**Material provided**
****************************************

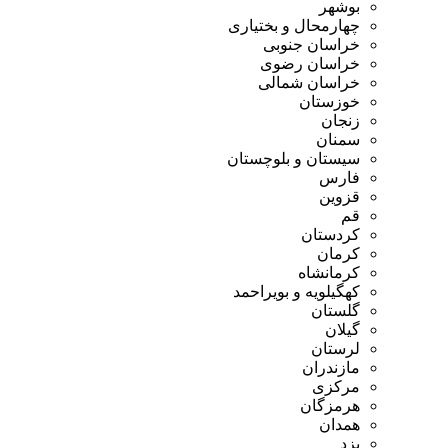
بوشهر
چهارمحال و بختیاری
خراسان جنوبی
خراسان رضوی
خراسان شمالی
خوزستان
زنجان
سمنان
سیستان و بلوچستان
فارس
قزوین
قم
کردستان
کرمان
کرمانشاه
کهگیلویه و بویراحمد
گلستان
گیلان
لرستان
مازندران
مرکزی
هرمزگان
همدان
یزد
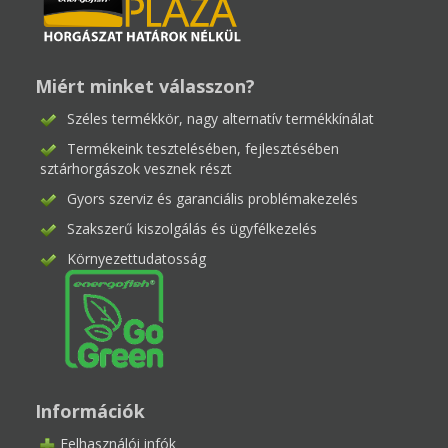
Miért minket válasszon?
Széles termékkör, nagy alternatív termékkínálat
Termékeink tesztelésében, fejlesztésében
sztárhorgászok vesznek részt
Gyors szerviz és garanciális problémakezelés
Szakszerű kiszolgálás és ügyfélkezelés
Környezettudatosság
Információk
Felhasználói infók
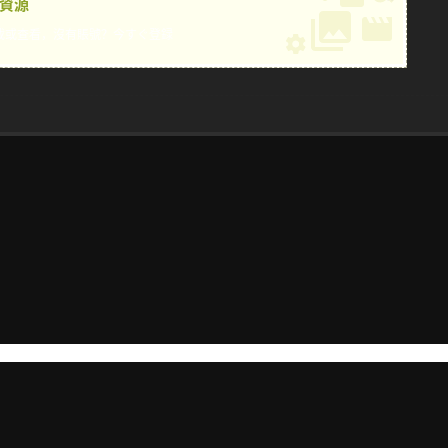
資源
載或查看，沒有賬號？
今すぐ登録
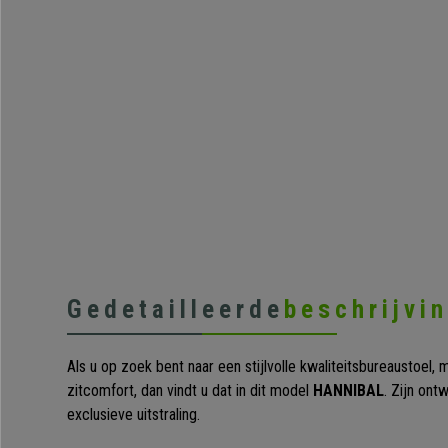
Gedetailleerde
beschrijvi
Als u op zoek bent naar een stijlvolle kwaliteitsbureaustoel,
zitcomfort, dan vindt u dat in dit model
HANNIBAL
. Zijn on
exclusieve uitstraling.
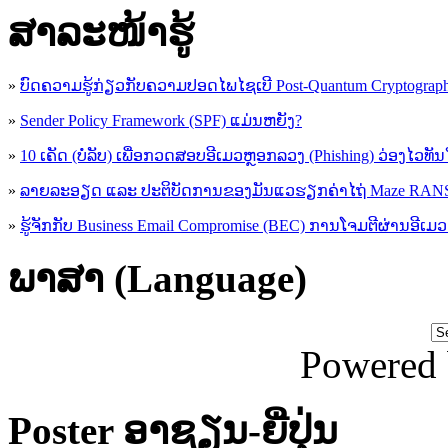
ສາລະໜ້າຮູ້
»
ບົດຄວາມຮູ້ກ່ຽວກັບຄວາມປອດໄພໄຊເບີ Post-Quantum Cryptogra
»
Sender Policy Framework (SPF) ແມ່ນຫຍັງ?
»
10 ເຄັດ (ບໍ່ລັບ) ເພື່ອກວດສອບອີເມວຫຼອກລວງ (Phishing) ວ່ອງໄວທັ
»
ລາຍລະອຽດ ແລະ ປະຕິບັດການຂອງມັນແວຮຽກຄ່າໄຖ່ Maze R
»
ຮູ້​ຈັກກັບ​ Business Email Compromise (BEC) ການ​ໂຈມ​ຕີ​ຜ່ານ​ອີ​ເມວ ​
ພາສາ (Language)
Powered
Poster ອາຊຽນ-ຍີ່ປຸ່ນ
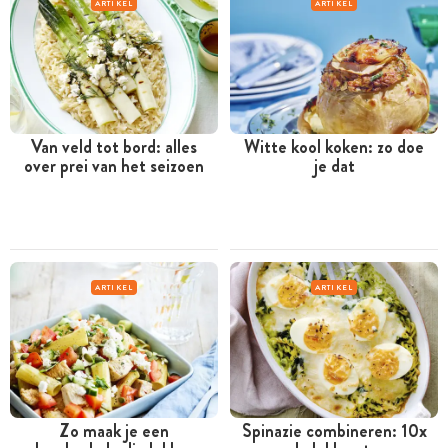
ARTIKEL
ARTIKEL
Van veld tot bord: alles
Witte kool koken: zo doe
over prei van het seizoen
je dat
ARTIKEL
ARTIKEL
Zo maak je een
Spinazie combineren: 10x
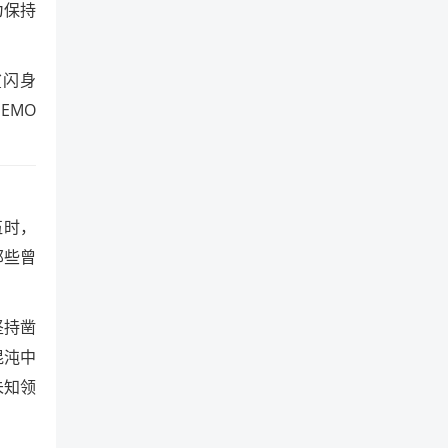
为保持
鲨闪身
EMO
伍时，
那些曾
坚持凿
混沌中
未知领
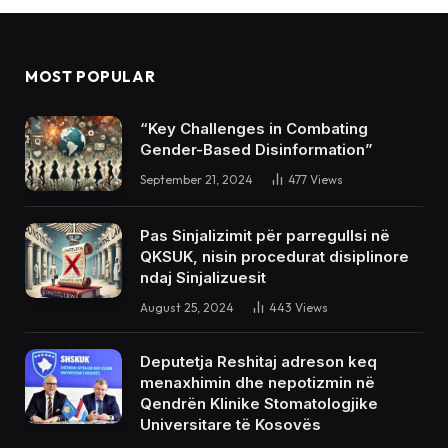
MOST POPULAR
“Key Challenges in Combating
Gender-Based Disinformation”
September 21, 2024
477
Views
Pas Sinjalizimit për parregullsi në
QKSUK, nisin procedurat disiplinore
ndaj Sinjalizuesit
August 25, 2024
443
Views
Deputetja Reshitaj adreson keq
menaxhimin dhe nepotizmin në
Qendrën Klinike Stomatologjike
Universitare të Kosovës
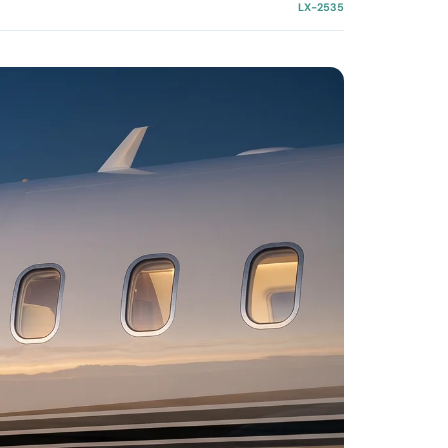
LX-2535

****************************************

**Problem to solve**
Reproduce the whole listing verbatim and keep all pictures out of it.

**Exercise response**
بوشهر
چهارمحال و بختیاری
خراسان جنوبی
خراسان رضوی
خراسان شمالی
خوزستان
زنجان
سمنان
سیستان و بلوچستان
فارس
قزوین
قم
کردستان
کرمان
کرمانشاه
کهگیلویه و بویراحمد
گلستان
گیلان
لرستان
مازندران
مرکزی
هرمزگان
همدان
یزد
Miért minket válasszon?
Széles termékkör, nagy alternatív termékkínálat
Termékeink tesztelésében, fejlesztésében
sztárhorgászok vesznek részt
Gyors szerviz és garanciális problémakezelés
Szakszerű kiszolgálás és ügyfélkezelés
Környezettudatosság
Információk
Felhasználói infók
資源
載或查看，沒有賬號？
今すぐ登録
Gedetailleerde
beschrijvi
Als u op zoek bent naar een stijlvolle kwaliteitsbureaustoel,
zitcomfort, dan vindt u dat in dit model
HANNIBAL
. Zijn on
exclusieve uitstraling.
ສາລະໜ້າຮູ້
»
ບົດຄວາມຮູ້ກ່ຽວກັບຄວາມປອດໄພໄຊເບີ Post-Quantum Cryptogra
»
Sender Policy Framework (SPF) ແມ່ນຫຍັງ?
»
10 ເຄັດ (ບໍ່ລັບ) ເພື່ອກວດສອບອີເມວຫຼອກລວງ (Phishing) ວ່ອງໄວທັ
»
ລາຍລະອຽດ ແລະ ປະຕິບັດການຂອງມັນແວຮຽກຄ່າໄຖ່ Maze R
»
ຮູ້​ຈັກກັບ​ Business Email Compromise (BEC) ການ​ໂຈມ​ຕີ​ຜ່ານ​ອີ​ເມວ ​
ພາສາ (Language)
Powered
Poster ອາຊຽນ-ຍີ່ປຸ່ນ
ARTIKEL
ARTIKEL
Van veld tot bord: alles
Witte kool koken: zo doe
over prei van het seizoen
je dat
ARTIKEL
ARTIKEL
Zo maak je een
Spinazie combineren: 10x
为保持
鲨闪身
EMO
伍时，
那些曾
坚持凿
混沌中
未知领
MOST POPULAR
“Key Challenges in Combating
Gender-Based Disinformation”
September 21, 2024
477
Views
Pas Sinjalizimit për parregullsi në
QKSUK, nisin procedurat disiplinore
ndaj Sinjalizuesit
August 25, 2024
443
Views
Deputetja Reshitaj adreson keq
menaxhimin dhe nepotizmin në
Qendrën Klinike Stomatologjike
Universitare të Kosovës
LX-2535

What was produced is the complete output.